LB: Dissertation. The idea of thinking about a big project means that you know its flaws but you care a lot about what you’re doing, and caring a lot makes it harder to do it imperfectly. By definition these projects have to start off imperfect. There’s a lot of trial and error and a lot of stuff you think is going to work but doesn’t. That’s been hard for me to deal with emotionally: that it can’t be perfect and it won’t be perfect and that’s okay. Even after a bunch of edits, if what I’m doing is important, and someone comes along and says, “Actually, it was garbage,” it’s going to hurt. But it’s actually a good thing, too, because it meant it mattered to someone enough that they would critique it. It doesn’t feel super nice, but it’s a mental check.

SJU Writes: How do you approach the writing process? 

LB: I’m a big fan of drawing pictures, so that’s my first tendency. I ask myself, “What is the relationship that I’m expecting?” and just draw a simple stick figure drawing of what I think leads to what. I encourage students to do this, too. What are you arguing? What is happening? What do you want to tell people? Write that down first, then build the rest of your essay off of that. 

SJU Writes: Is there a skill or skills you consider most important in political science writing?
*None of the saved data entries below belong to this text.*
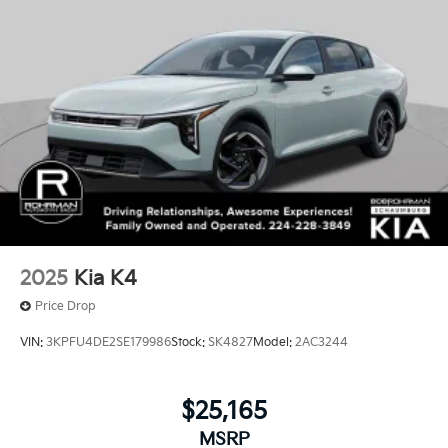
2025
Kia K4
Price Drop
VIN:
3KPFU4DE2SE179986
Stock:
SK4827
Model:
2AC3244
$25,165
MSRP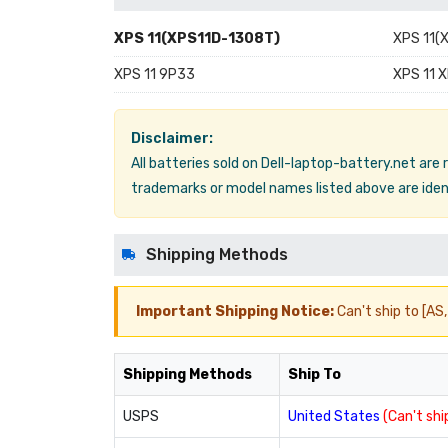
XPS 11(XPS11D-1308T)
XPS 11(
XPS 11 9P33
XPS 11 
Disclaimer:
All batteries sold on Dell-laptop-battery.net are
trademarks or model names listed above are ident
Shipping Methods
Important Shipping Notice:
Can't ship to [AS, 
Shipping Methods
Ship To
USPS
United States
(Can't ship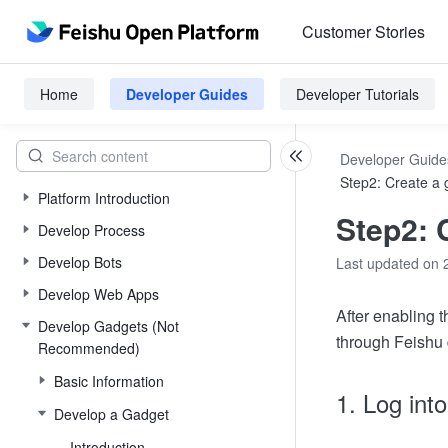
Customer Stories
Home
Developer Guides
Developer Tutorials
Developer Guide
Step2: Create a 
Platform Introduction
Step2: 
Develop Process
Develop Bots
Last updated on 
Develop Web Apps
After enabling t
Develop Gadgets (Not
through Feishu 
Recommended)
Basic Information
1. Log int
Develop a Gadget
Introduction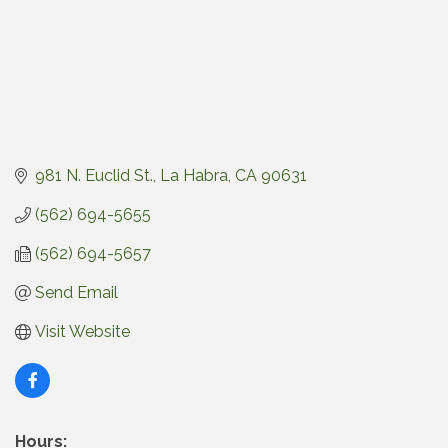
981 N. Euclid St.
La Habra
CA
90631
(562) 694-5655
(562) 694-5657
Send Email
Visit Website
Hours: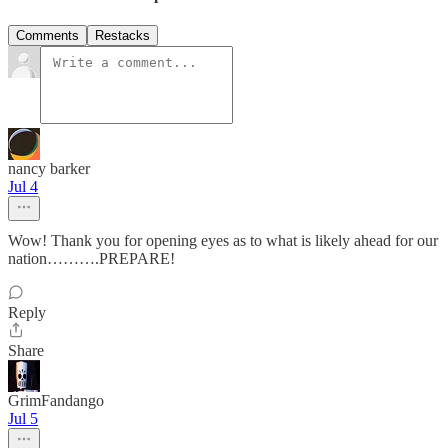
Comments
Restacks
nancy barker
Jul 4
Wow! Thank you for opening eyes as to what is likely ahead for our
nation……….PREPARE!
Reply
Share
GrimFandango
Jul 5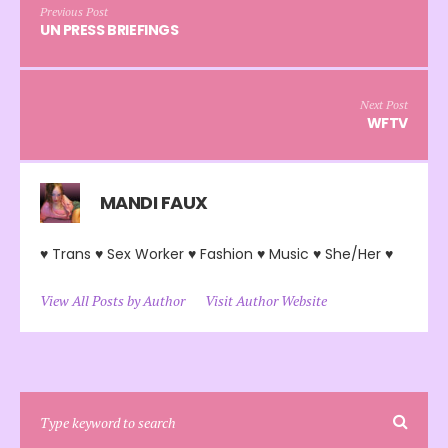
Previous Post
UN PRESS BRIEFINGS
Next Post
WFTV
MANDI FAUX
♥ Trans ♥ Sex Worker ♥ Fashion ♥ Music ♥ She/Her ♥
View All Posts by Author
Visit Author Website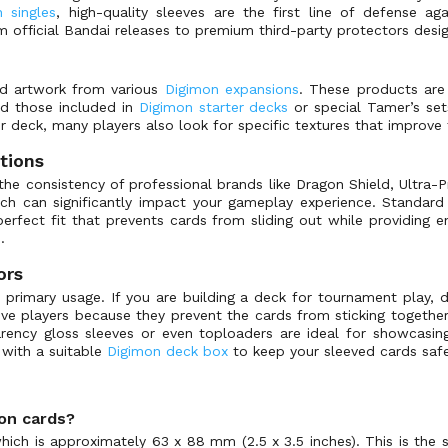
 singles
, high-quality sleeves are the first line of defense a
m official Bandai releases to premium third-party protectors desi
and artwork from various
Digimon expansions
. These products are 
and those included in
Digimon starter decks
or special Tamer’s set
ur deck, many players also look for specific textures that improve
tions
e consistency of professional brands like Dragon Shield, Ultra-
hich can significantly impact your gameplay experience. Standa
erfect fit that prevents cards from sliding out while providing
.
ors
 primary usage. If you are building a deck for tournament play, dur
ive players because they prevent the cards from sticking together 
arency gloss sleeves or even toploaders are ideal for showcasing
 with a suitable
Digimon deck box
to keep your sleeved cards safe
mon cards?
ich is approximately 63 x 88 mm (2.5 x 3.5 inches). This is the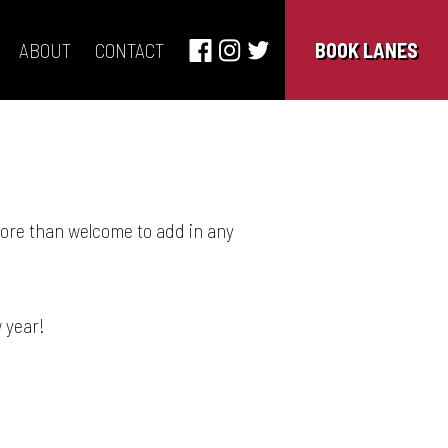
ABOUT
CONTACT
BOOK LANES
more than welcome to add in any
 year!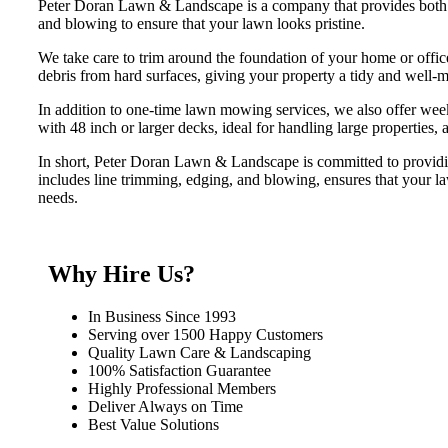
Peter Doran Lawn & Landscape is a company that provides both 
and blowing to ensure that your lawn looks pristine.
We take care to trim around the foundation of your home or offic
debris from hard surfaces, giving your property a tidy and well-
In addition to one-time lawn mowing services, we also offer we
with 48 inch or larger decks, ideal for handling large properties
In short, Peter Doran Lawn & Landscape is committed to providi
includes line trimming, edging, and blowing, ensures that your la
needs.
Why Hire Us?
In Business Since 1993
Serving over 1500 Happy Customers
Quality Lawn Care & Landscaping
100% Satisfaction Guarantee
Highly Professional Members
Deliver Always on Time
Best Value Solutions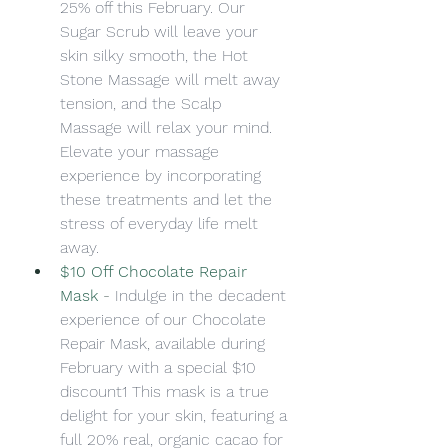
25% off this February. Our 
Sugar Scrub will leave your 
skin silky smooth, the Hot 
Stone Massage will melt away 
tension, and the Scalp 
Massage will relax your mind. 
Elevate your massage 
experience by incorporating 
these treatments and let the 
stress of everyday life melt 
away.
$10 Off Chocolate Repair 
Mask
 -
Indulge in the decadent 
experience of our Chocolate 
Repair Mask, available during 
February with a special $10 
discount1 This mask is a true 
delight for your skin, featuring a 
full 20% real, organic cacao for 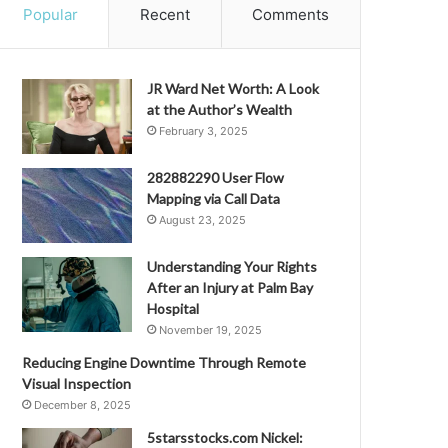
Popular
Recent
Comments
JR Ward Net Worth: A Look
at the Author’s Wealth
February 3, 2025
282882290 User Flow
Mapping via Call Data
August 23, 2025
Understanding Your Rights
After an Injury at Palm Bay
Hospital
November 19, 2025
Reducing Engine Downtime Through Remote
Visual Inspection
December 8, 2025
5starsstocks.com Nickel: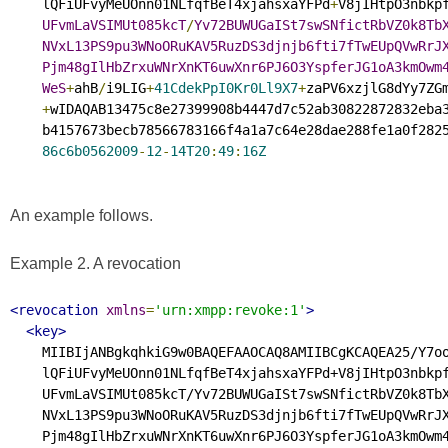
    lQFiUFvyMeUOnn01NLfqfBeT4xjahsxaYFPd
+
V8jIHtpO3nbkpf
UFvmLaVSIMUt085kcT
/
Yv72BUWUGaISt7swSNfictRbVZ0k8Tb
NVxL13PS9pu3WNoORuKAV5RuzDS3djnjb6fti7fTwEUpQVwRrJ
Pjm48gIlHbZrxuWNrXnKT6uwXnr6PJ6O3YspferJG1oA3kmOwm
WeS
+
ahB
/
i9LIG
+
41CdekPpI0Kr0Ll9X7
+
zaPV6xzjlG8dYy7ZGm
+
wIDAQAB13475c8e27399908b4447d7c52ab30822872832eba3
    b4157673becb78566783166f4a1a7c64e28dae288fe1a0f2825
86c6b0562009
-
12
-
14T20
:
49
:
16Z
An example follows.
Example 2. A revocation
<revocation
xmlns
=
'urn:xmpp:revoke:1'
>
<key>
    MIIBIjANBgkqhkiG9w0BAQEFAAOCAQ8AMIIBCgKCAQEA25/Y7oo
    lQFiUFvyMeUOnn01NLfqfBeT4xjahsxaYFPd+V8jIHtpO3nbkpf
    UFvmLaVSIMUt085kcT/Yv72BUWUGaISt7swSNfictRbVZ0k8TbX
    NVxL13PS9pu3WNoORuKAV5RuzDS3djnjb6fti7fTwEUpQVwRrJX
    Pjm48gIlHbZrxuWNrXnKT6uwXnr6PJ6O3YspferJG1oA3kmOwm4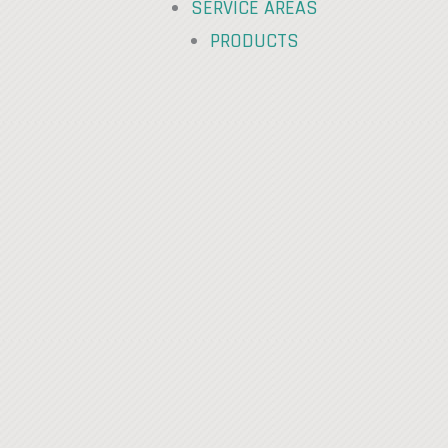
SERVICE AREAS
PRODUCTS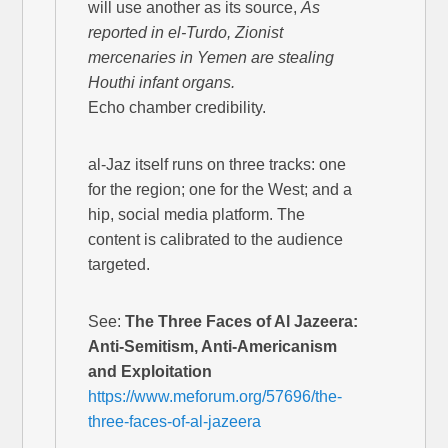
will use another as its source,
As
reported in el-Turdo, Zionist
mercenaries in Yemen are stealing
Houthi infant organs.
Echo chamber credibility.
al-Jaz itself runs on three tracks: one
for the region; one for the West; and a
hip, social media platform. The
content is calibrated to the audience
targeted.
See:
The Three Faces of Al Jazeera:
Anti-Semitism, Anti-Americanism
and Exploitation
https://www.meforum.org/57696/the-
three-faces-of-al-jazeera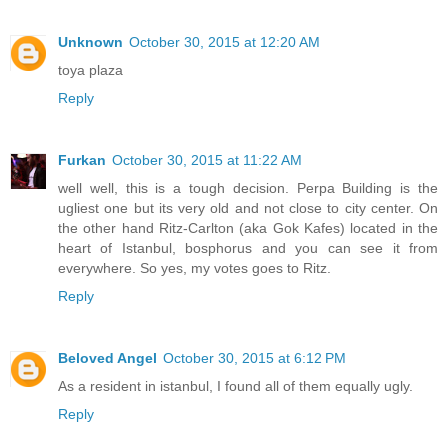
Unknown
October 30, 2015 at 12:20 AM
toya plaza
Reply
Furkan
October 30, 2015 at 11:22 AM
well well, this is a tough decision. Perpa Building is the
ugliest one but its very old and not close to city center. On
the other hand Ritz-Carlton (aka Gok Kafes) located in the
heart of Istanbul, bosphorus and you can see it from
everywhere. So yes, my votes goes to Ritz.
Reply
Beloved Angel
October 30, 2015 at 6:12 PM
As a resident in istanbul, I found all of them equally ugly.
Reply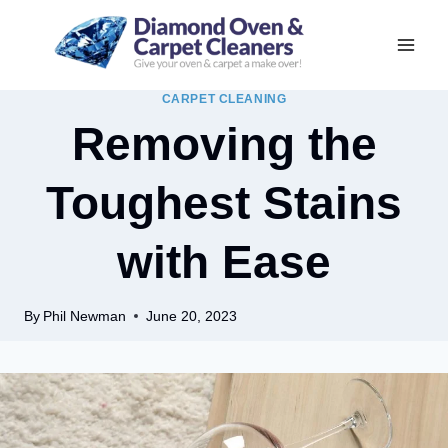
Skip
to
content
CARPET CLEANING
Removing the
Toughest Stains
with Ease
By
Phil Newman
June 20, 2023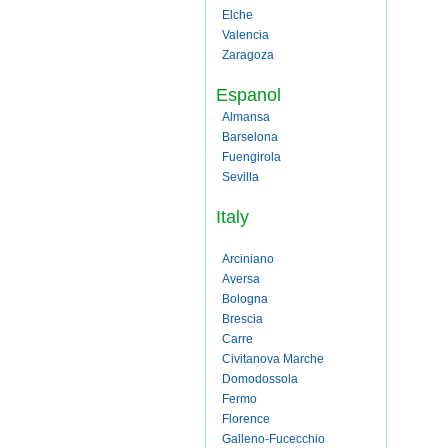
Elche
Valencia
Zaragoza
Espanol
Almansa
Barselona
Fuengirola
Sevilla
Italy
Arciniano
Aversa
Bologna
Brescia
Carre
Civitanova Marche
Domodossola
Fermo
Florence
Galleno-Fucecchio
LB: Some of the skills that are very important are describing relationships. We’re trying to say clearly what we think patterns should look like, given evidence that we have from other venues. And studying people means that you need to at least, in some way, like people. So we have to talk about people in such a way that is fair to them and what they’re doing, even if we don’t agree with them. I think political science writing, when it’s done well, talks about power in consistent ways and lets us know what the stakes are, what things are important, why all of this matters. Good writing in general tends to do that. It lets you know why you’re here, because otherwise no one wants to read your essay. Things like democracy, or justice, or law, or power—all of those things are hard to measure, hard to talk about. They’re all super important, but they’re a lot of things. How do we think about them consistently and clearly so that other people know what we’re talking about?